*** Block opens ***

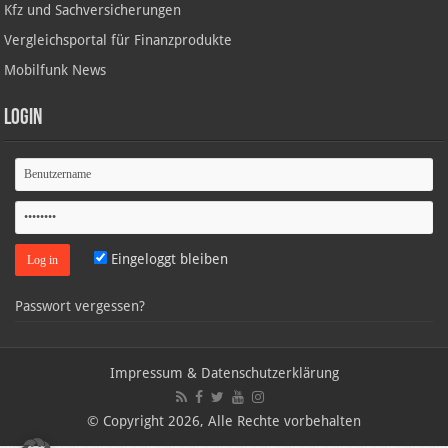
Kfz und Sachversicherungen
Vergleichsportal für Finanzprodukte
Mobilfunk News
Login
Eingeloggt bleiben
Passwort vergessen?
Impressum & Datenschutzerklärung
© Copyright 2026, Alle Rechte vorbehalten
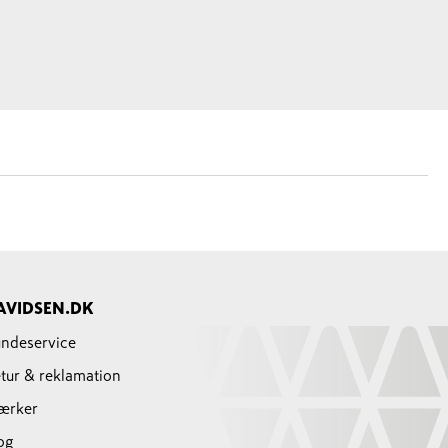
AVIDSEN.DK
ndeservice
tur & reklamation
ærker
og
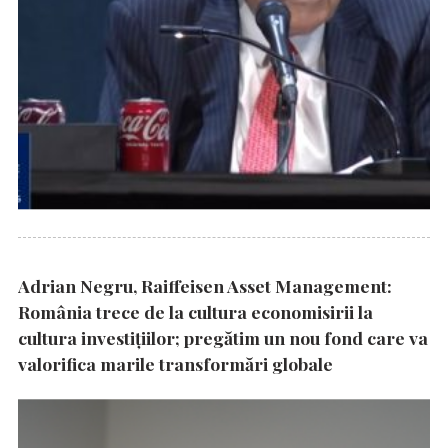
Adrian Negru, Raiffeisen Asset Management:
România trece de la cultura economisirii la
cultura investițiilor; pregătim un nou fond care va
valorifica marile transformări globale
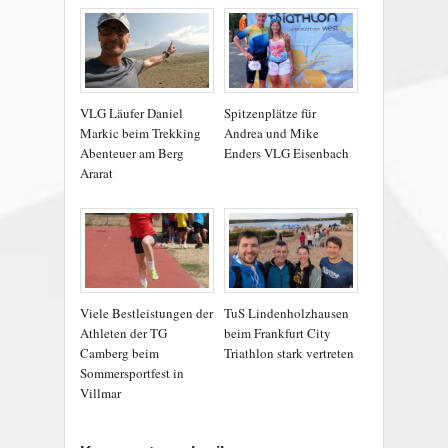
VLG Läufer Daniel
Spitzenplätze für
Markic beim Trekking
Andrea und Mike
Abenteuer am Berg
Enders VLG Eisenbach
Ararat
Viele Bestleistungen der
TuS Lindenholzhausen
Athleten der TG
beim Frankfurt City
Camberg beim
Triathlon stark vertreten
Sommersportfest in
Villmar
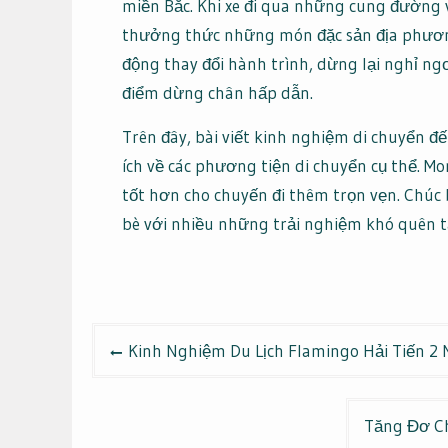
miền Bắc. Khi xe đi qua những cung đường 
thưởng thức những món đặc sản địa phương.
động thay đổi hành trình, dừng lại nghỉ ng
điểm dừng chân hấp dẫn.
Trên đây, bài viết kinh nghiệm di chuyển 
ích về các phương tiện di chuyển cụ thể. M
tốt hơn cho chuyến đi thêm trọn vẹn. Chúc 
bè với nhiều những trải nghiệm khó quên t
Điều
Kinh Nghiệm Du Lịch Flamingo Hải Tiến 2
hướng
bài
Tăng Đơ Ch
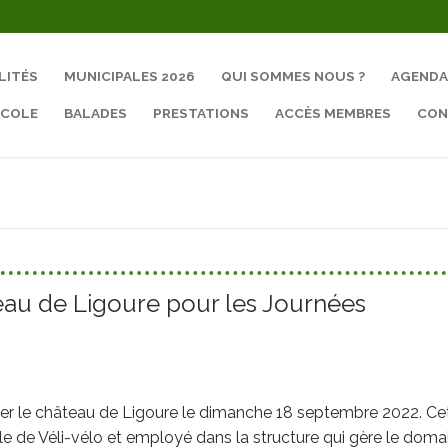
LITÉS
MUNICIPALES 2026
QUI SOMMES NOUS ?
AGENDA
ÉCOLE
BALADES
PRESTATIONS
ACCÈS MEMBRES
CON
Rechercher :
teau de Ligoure pour les Journées
isiter le château de Ligoure le dimanche 18 septembre 2022. Ce
ole de Véli-vélo et employé dans la structure qui gère le doma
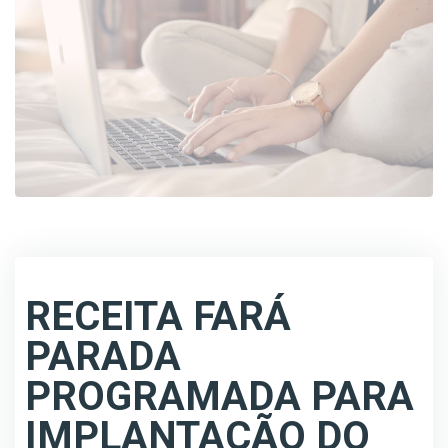
RECEITA FARÁ
PARADA
PROGRAMADA PARA
IMPLANTAÇÃO DO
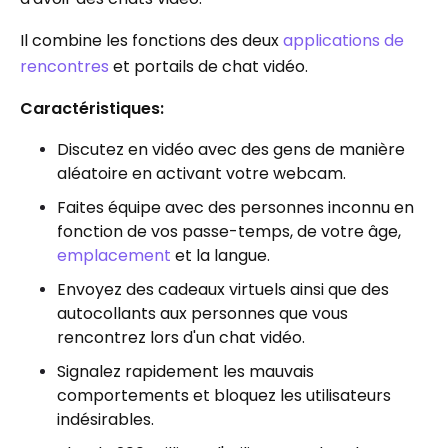
Il combine les fonctions des deux
applications de
rencontres
et portails de chat vidéo.
Caractéristiques:
Discutez en vidéo avec des gens de manière
aléatoire en activant votre webcam.
Faites équipe avec des personnes inconnu en
fonction de vos passe-temps, de votre âge,
emplacement
et la langue.
Envoyez des cadeaux virtuels ainsi que des
autocollants aux personnes que vous
rencontrez lors d'un chat vidéo.
Signalez rapidement les mauvais
comportements et bloquez les utilisateurs
indésirables.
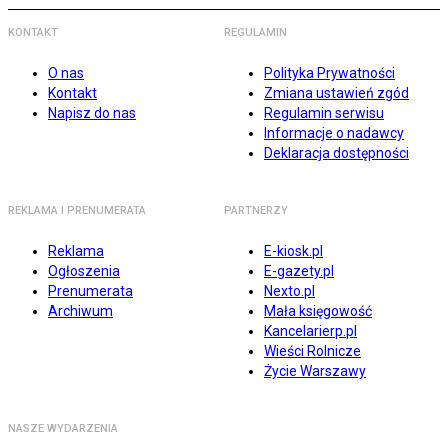
KONTAKT
REGULAMIN
O nas
Polityka Prywatności
Kontakt
Zmiana ustawień zgód
Napisz do nas
Regulamin serwisu
Informacje o nadawcy
Deklaracja dostępności
REKLAMA I PRENUMERATA
PARTNERZY
Reklama
E-kiosk.pl
Ogłoszenia
E-gazety.pl
Prenumerata
Nexto.pl
Archiwum
Mała księgowość
Kancelarierp.pl
Wieści Rolnicze
Życie Warszawy
NASZE WYDARZENIA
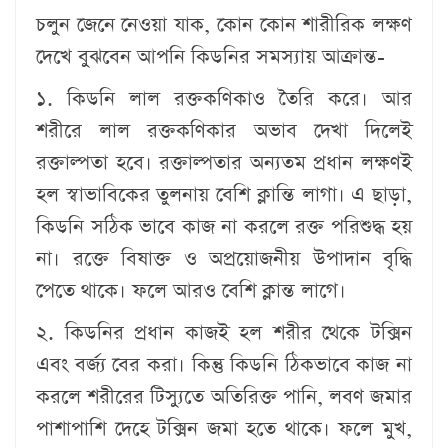
চলুন জেনে নেওয়া যাক, কোন কোন শারীরিক লক্ষণ
দেখে বুঝবেন আপনি কিডনির সমস্যায় আক্রান্ত-
১. কিডনি লাল রক্তকণিকাও তৈরি করে। আর
শরীরে লাল রক্তকণিকার অভাব দেখা দিলেই
রক্তাল্পতা হবে। রক্তাল্পতার অন্যতম প্রধান লক্ষণই
হল স্বাভাবিকের তুলনায় বেশি ক্লান্তি লাগা। এ ছাড়া,
কিডনি সঠিক ভাবে কাজ না করলে রক্ত পরিশুদ্ধ হয়
না। রক্তে বিষাক্ত ও অপ্রয়োজনীয় উপাদান বৃদ্ধি
পেতে থাকে। ফলে আরও বেশি ক্লান্ত লাগে।
২. কিডনির প্রধান কাজই হল শরীর থেকে টক্সিন
এবং বর্জ্য বের করা। কিন্তু কিডনি ঠিকভাবে কাজ না
করলে শরীরের টিস্যুতে অতিরিক্ত পানি, লবণ জমার
পাশাপাশি দেহে টক্সিন জমা হতে থাকে। ফলে মুখ,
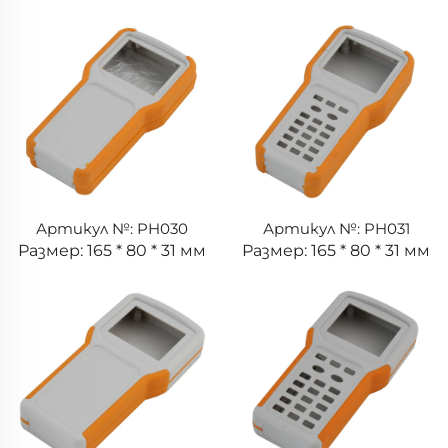
Артикул №: PH030
Артикул №: PH031
Размер: 165 * 80 * 31 мм
Размер: 165 * 80 * 31 мм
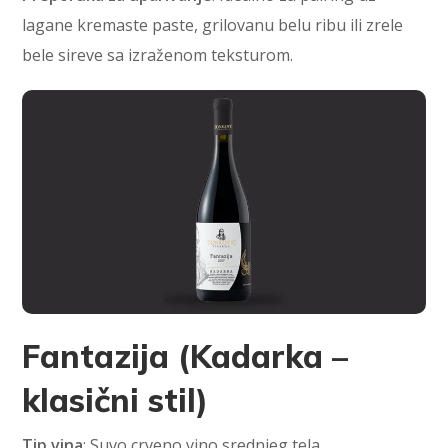
lagane kremaste paste, grilovanu belu ribu ili zrele
bele sireve sa izraženom teksturom.
Fantazija (Kadarka –
klasični stil)
Tip vina
: Suvo crveno vino srednjeg tela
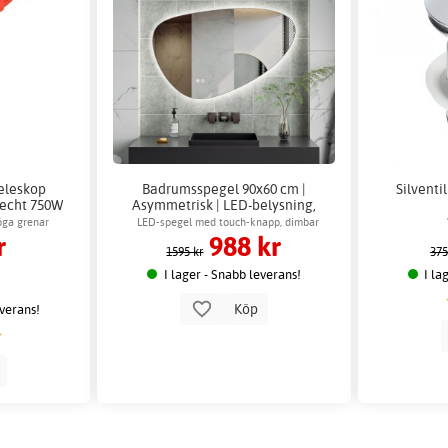
teleskop
Badrumsspegel 90x60 cm |
Silventi
Hecht 750W
Asymmetrisk | LED-belysning,
dimbar & Anti-fog | Tivoli
öga grenar
LED-spegel med touch-knapp, dimbar
r
988 kr
ljusstyrka & 3 ljuslägen
1595 kr
375
I lager - Snabb leverans!
I la
Köp
everans!
p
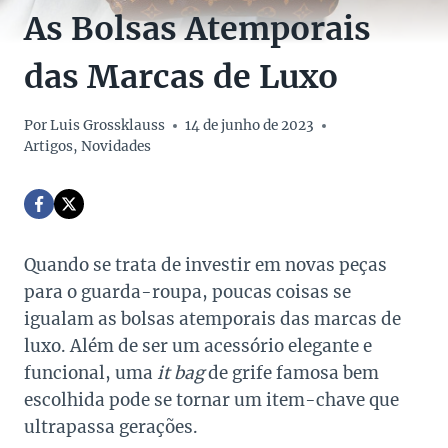
As Bolsas Atemporais
das Marcas de Luxo
Por
Luis Grossklauss
14 de junho de 2023
Artigos
,
Novidades
Quando se trata de investir em novas peças
para o guarda-roupa, poucas coisas se
igualam as bolsas atemporais das marcas de
luxo. Além de ser um acessório elegante e
funcional, uma
it bag
de grife famosa bem
escolhida pode se tornar um item-chave que
ultrapassa gerações.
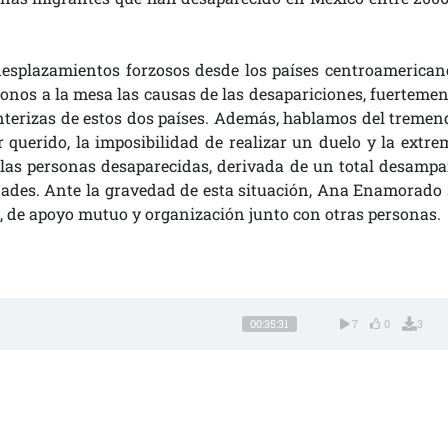
 desplazamientos forzosos desde los países centroamerican
onos a la mesa las causas de las desapariciones, fuertemen
fronterizas de estos dos países. Además, hablamos del tremen
 querido, la imposibilidad de realizar un duelo y la extre
 las personas desaparecidas, derivada de un total desampa
ridades. Ante la gravedad de esta situación, Ana Enamorado 
», de apoyo mutuo y organización junto con otras personas.
00:35:31
7
0
3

*** Block closes ***

» **Task instructions**
In the listing above, find the line with "Markic beim Trekking" and the line with "ích về các phương tiện di chuyển cụ thể. M". Transcribe those two and everything between, exactly, leaving out pictures.

» **Output for this exercise**
Markic beim Trekking
Andrea und Mike
Abenteuer am Berg
Enders VLG Eisenbach
Ararat
Viele Bestleistungen der
TuS Lindenholzhausen
Athleten der TG
beim Frankfurt City
Camberg beim
Triathlon stark vertreten
Sommersportfest in
Villmar
miền Bắc. Khi xe đi qua những cung đường 
thưởng thức những món đặc sản địa phương.
động thay đổi hành trình, dừng lại nghỉ ng
điểm dừng chân hấp dẫn.
Trên đây, bài viết kinh nghiệm di chuyển 
ích về các phương tiện di chuyển cụ thể. M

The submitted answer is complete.